Boa tarde gente, como vocês estão? Queria agradecer os comentários de vocês, isso é tão motivador e importante para mim...Muito obrigada. 😍😘

Tenham uma boa leitura!

Capítulo 30 - Inocência derramada


Aos poucos, Camila foi relaxando as mãos ainda firmemente agarradas ao lençol. A consciência voltando ao normal muito mais rapidamente do que a respiração e a pulsação. Ainda sem acreditar no que Lauren a fazia sentir... Era algo muito melhor e mais intenso do que já havia imaginado ou lido nos livros.

Lauren se deitou ao lado dela, a mão pousada na barriga de Camila, um sorriso absolutamente satisfeito nos lábios... Só então Camila percebeu que também estava sorrindo:

- É maravilhoso ficar assim com você...De forma incondicional...Sem preocupações...Nem limites.

Não estava se referindo apenas a pequena mancha de sangue nos lençóis, mas também ao fato de poderem estar trancadas dentro de um quarto onde ninguém iria interrompe-las. As duas tinham plena consciência disso. No entanto, Lauren parecia tomada por uma necessidade de verbalizar inesperada, incomum, inédita:

- Só não foi assim antes porque... Você sabe... Você viu... Não quero nem pensar no que poderia ter acontecido se...

Camila a impediu de completar, colocando os dedos sobre os lábios dela com uma recém descoberta sensualidade:

- Você foi perfeita.

O sorriso de Lauren fez Camila ter certeza do que sentia. Expressou aquela emoção da forma que lhe era possível naquele momento. Encaixando-se em cima de Lauren, soprando no ouvido dela:

- Agora é minha vez de tentar... Atingir a perfeição também...

Selando o consentimento mutuo com um beijo.

...

Lauren permaneceu acordado muito depois que Camila adormeceu. Deitada, imóvel no escuro... Imersa no mais profundo desespero.

Não só pelo que sentia, havia mais, um risco que a mulher em seus braços sequer imaginava, mas que Lauren conhecia... Intimamente. O suficiente para calcular... O quando estava perto. Sentia o sopro do perigo no rosto, a acaricia-la...

Aquele tipo de prazer e felicidade só servia para enganar, embaçar a consciência do que era ou não permitido, do que era certo ou errado. Supostamente retirando as culpas, os remorsos, as duvidas... Apenas para deixa-las vulneráveis. E nada de bom vinha da vertigem, da falta de cuidado que deixar de pensar com a cabeça ocasionava.

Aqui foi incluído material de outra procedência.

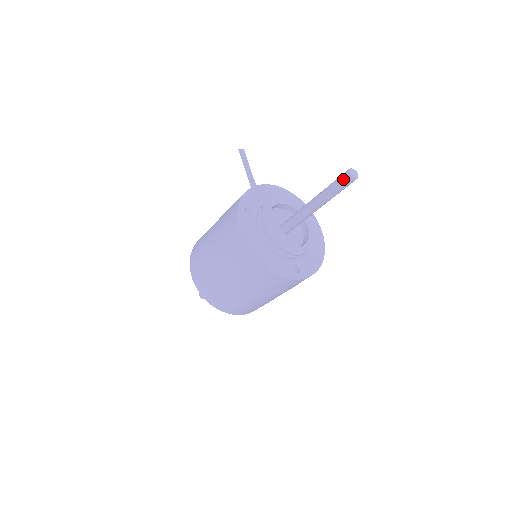
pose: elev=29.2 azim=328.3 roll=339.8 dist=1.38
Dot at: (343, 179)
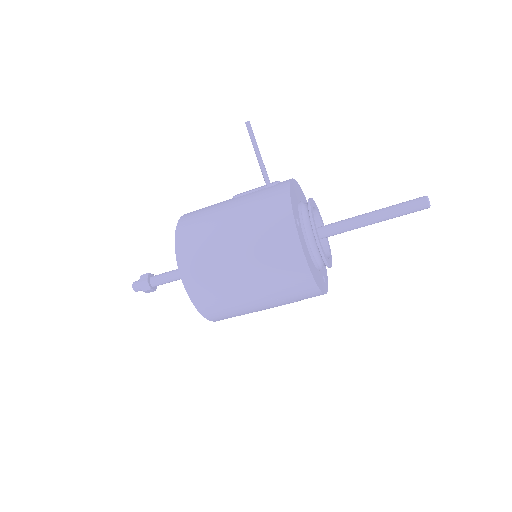
Dot at: (420, 206)
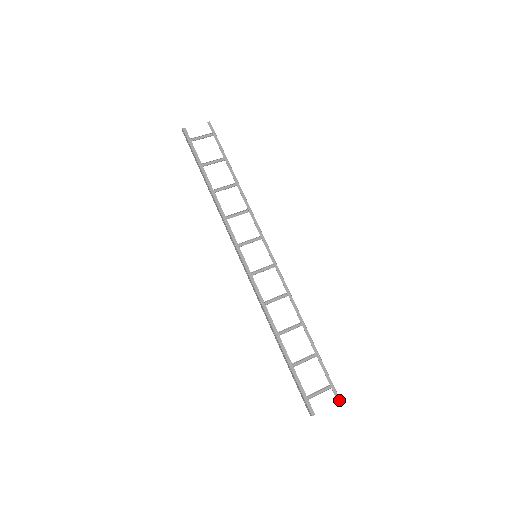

Mas uma coisa era o que racionalmente sabia. Outra era o que desejava, o que cada pedacinho do seu corpo queria e necessitava. Esfregou o rosto de leve no dele, aspirou o cheiro delicioso da pele incrivelmente macia antes de beija-la de leve nos lábios...

- Eu te amo...

Suspirou baixinho, para si mesma, não para acordá-la. Ela não despertou completamente, apenas o suficiente para virar-se, abraçando-a de frente e resmungando:

- Uhm...

Um beijo que se seguiu doce, profundo e... Suave. Sem nada de carnal. Lauren o conduziu... Sentindo uma pontada intensa dentro do peito, como se esse se dilatasse, abrisse e lhe mostrasse... Algo que pensava ter enterrado com Lucy.

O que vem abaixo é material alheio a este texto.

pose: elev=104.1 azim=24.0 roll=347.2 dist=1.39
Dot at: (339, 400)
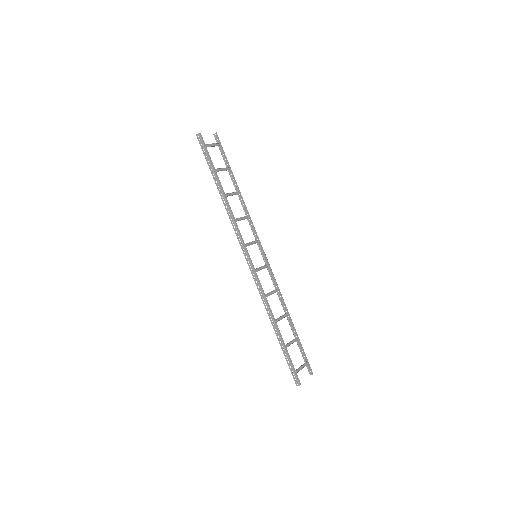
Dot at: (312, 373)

Foi então que lhe veio a percepção de que tinha acabado de quebrar uma promessa, tudo que havia jurado para a primeira e até então única mulher que havia amado.

A dor daquele sentimento.

Traição.

Era essa a palavra.

Por um simples instante a faz saber, teve certeza...

De que o melhor a fazer era se levantar e voltar para casa.

No entanto, rejeitar a possibilidade que naquele instante se apresentava e que provavelmente nunca se repetiria de poder ter ela ali, deliciosamente adormecida em seus braços, era inadiável.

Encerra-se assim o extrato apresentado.